The headliner for this year’s virtual meeting will be the EMPEROR-Preserved trial, which compared the sodium-glucose cotransporter 2 (SGLT2) inhibitor empagliflozin with placebo in approximately 6000 patients with heart failure and a preserved ejection fraction (HFpEF). This trial may be the biggest of 2021.

  • We already know from a press release that the trial met its primary endpoint of cardiovascular (CV) death or hospital admission for heart failure.

  • The question to be answered from the presented data is whether statistical significance (which can be inferred from the press release) translates to value and clinical significance.

Clinical significance will turn on critical appraisal of the trial. How robust was the reduction in outcomes? We should always shun arbitrary P-value cutoffs but a P-value of 0.001 is more robust than 0.04.

More important than the P-value is the effect size of the benefit. I want to see the absolute risk reduction and whether the primary endpoint was driven by cardiovascular death or the softer endpoint of heart failure hospitalization? Also, do the subgroups give us a clue to which type of patient may benefit more, or less?

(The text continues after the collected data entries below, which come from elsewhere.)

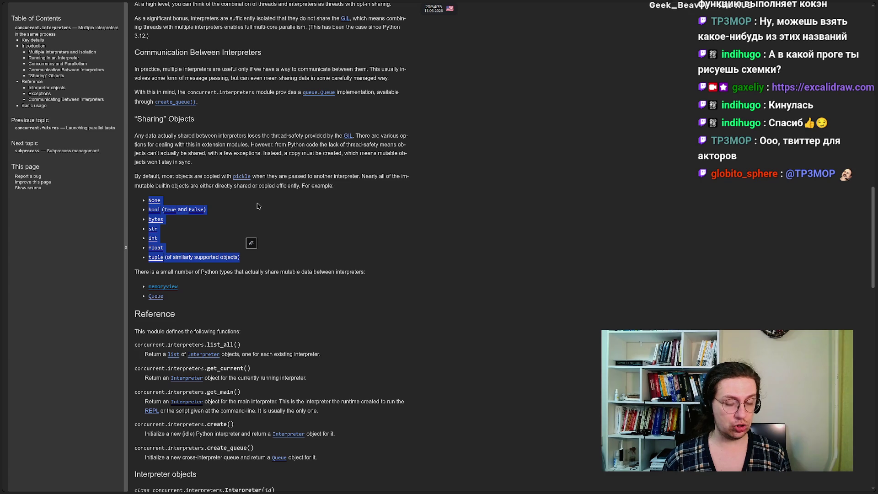
left_click(257, 206)
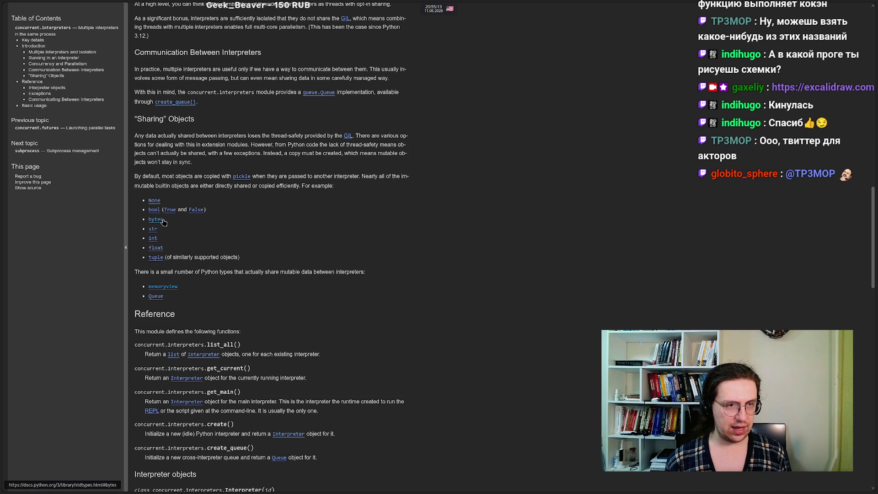
left_click_drag(163, 222, 147, 221)
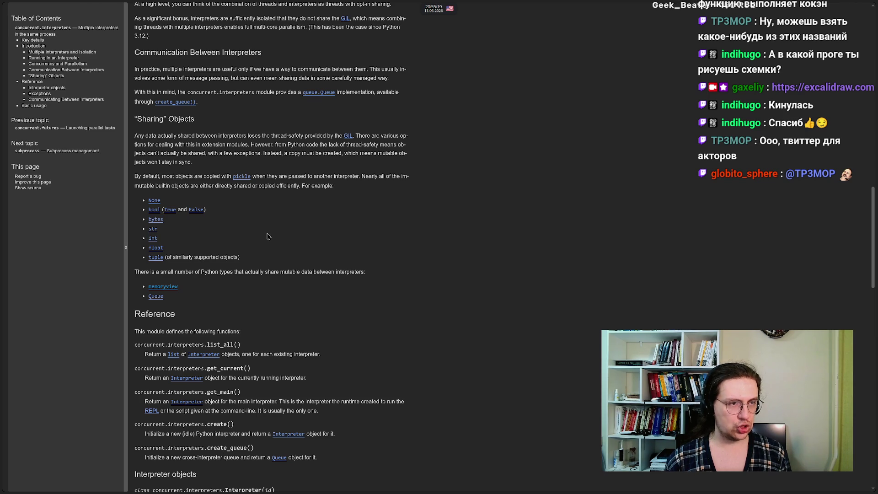
mouse_move(2, 151)
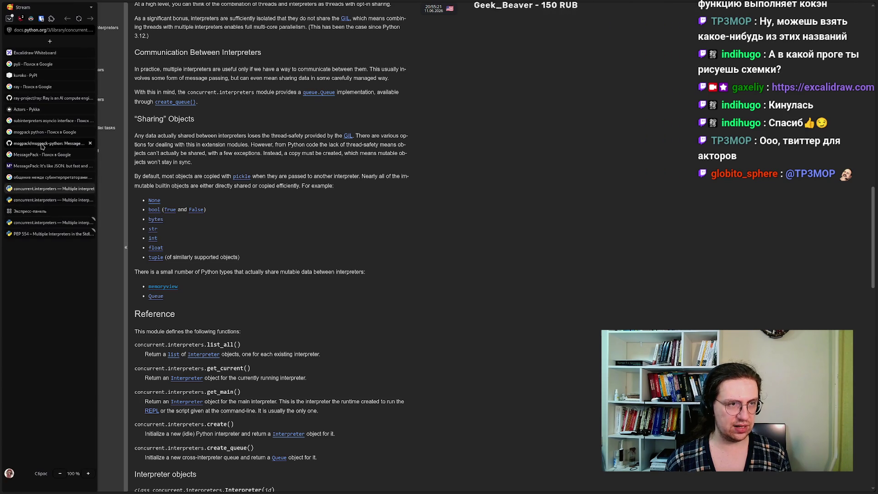
Step: Autoscroll through the msgpack-python README on GitHub, then go to the MessagePack homepage
left_click(50, 143)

When considering value, I propose two extreme examples: a low-value case would be if the drug barely reaches statistical significance, the primary endpoint is driven by modest absolute reductions in heart failure hospitalizations not CV death, and no overall mortality benefit. A high-value case for empagliflozin would require a robust statistical result, reductions in both CV death and heart failure hospitalizations, as well as lower overall mortality.

The Loop Study. Thus far, digital devices have delivered far more information than knowledge. We can now easily detect minutes to hours of asymptomatic atrial fibrillation (AF). But then what? I get this question often: “Mandrola, my 70-year-old patient has 1 hour of AF; should I start an anticoagulant? And for how long? For life...for 1 hour of AF? Really?

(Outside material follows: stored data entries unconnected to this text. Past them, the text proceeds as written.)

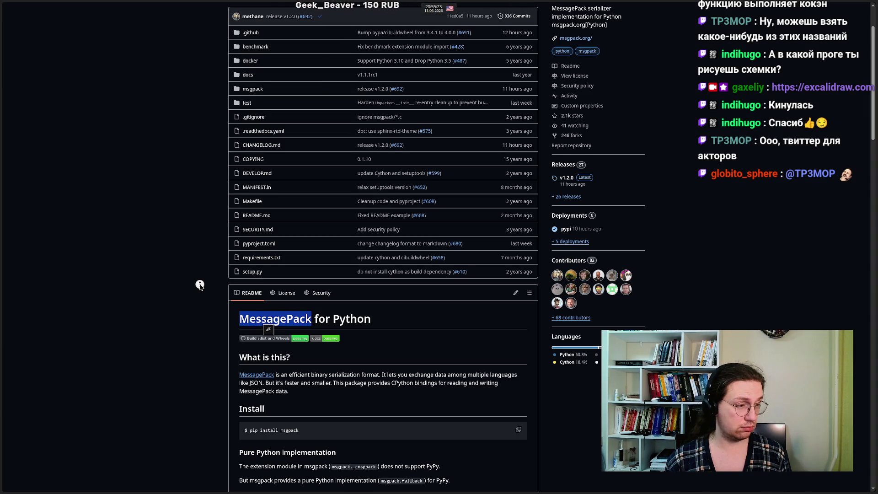
middle_click(200, 284)
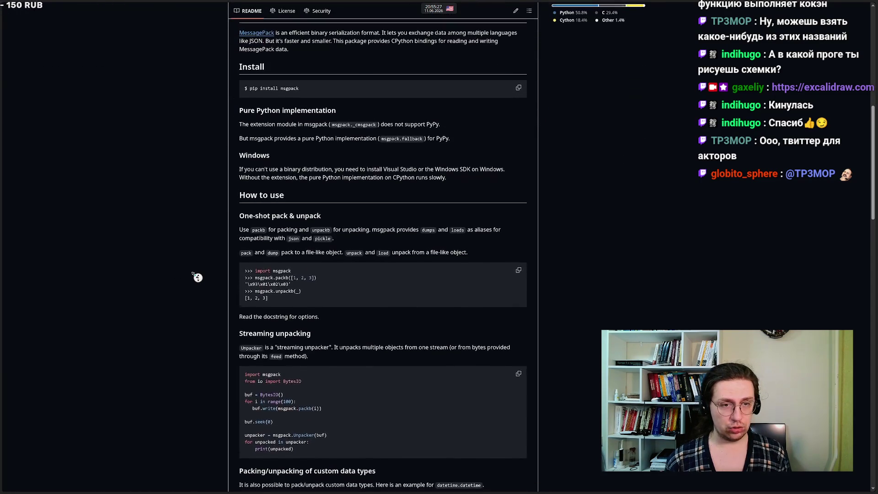
left_click(196, 278)
mouse_move(39, 188)
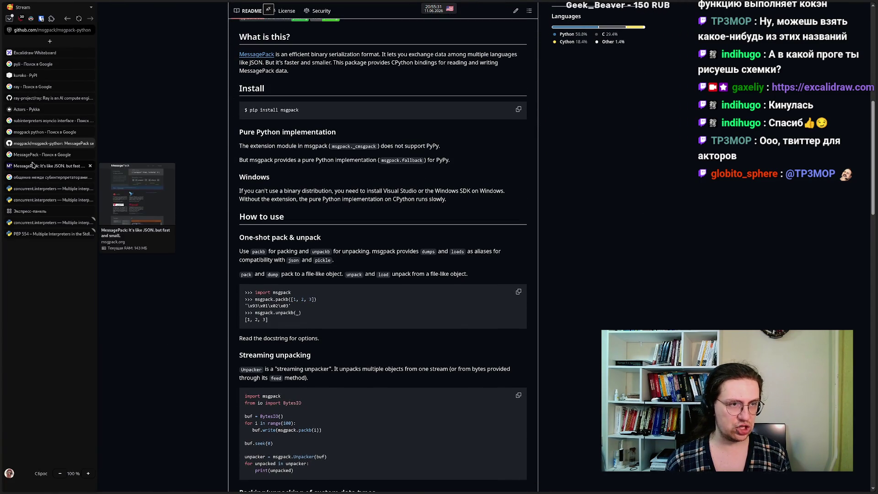
left_click(33, 166)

The LOOP study is randomizing about 6000 Danish patients older than 70 years who have one stroke risk factor to AF screening with an implantable cardiac monitor or usual care. The randomization is 3:1; 4500 patients in the ICM arm and 1500 in the control arm. I will have to ask a statistical colleague to comment on that.

This trial excites me because the primary outcome is time to first stroke or systemic embolism. This differs from the many previous AF screening trials that consistently show AF screening (of any type) leads to more detection of AF and more use of anticoagulation.

The question we want answered is, what is the net benefit of treating these episodes? Starting anticoagulants for short-duration AF is considered a good thing. But we don’t actually know if it will deliver more benefit (stroke reduction) than harm (bleeding).

  • The first step in showing net benefit is: does all the added anticoagulation from AF screening significantly reduce stroke? The active arm of the LOOP protocol calls for anticoagulation for any detected AF more than 6 minutes. That is a very low bar. Lots more patients in the active arm will be on anticoagulation.

  • If LOOP shows a reduction in stroke, the next question will be, at what costs? In the trial protocol, major bleeding is listed as an “other outcome,” but I see it as a key outcome.

I will have more studies in my preview column. Steve Stiles will have an even more complete preview of the hot topics and late-breakers.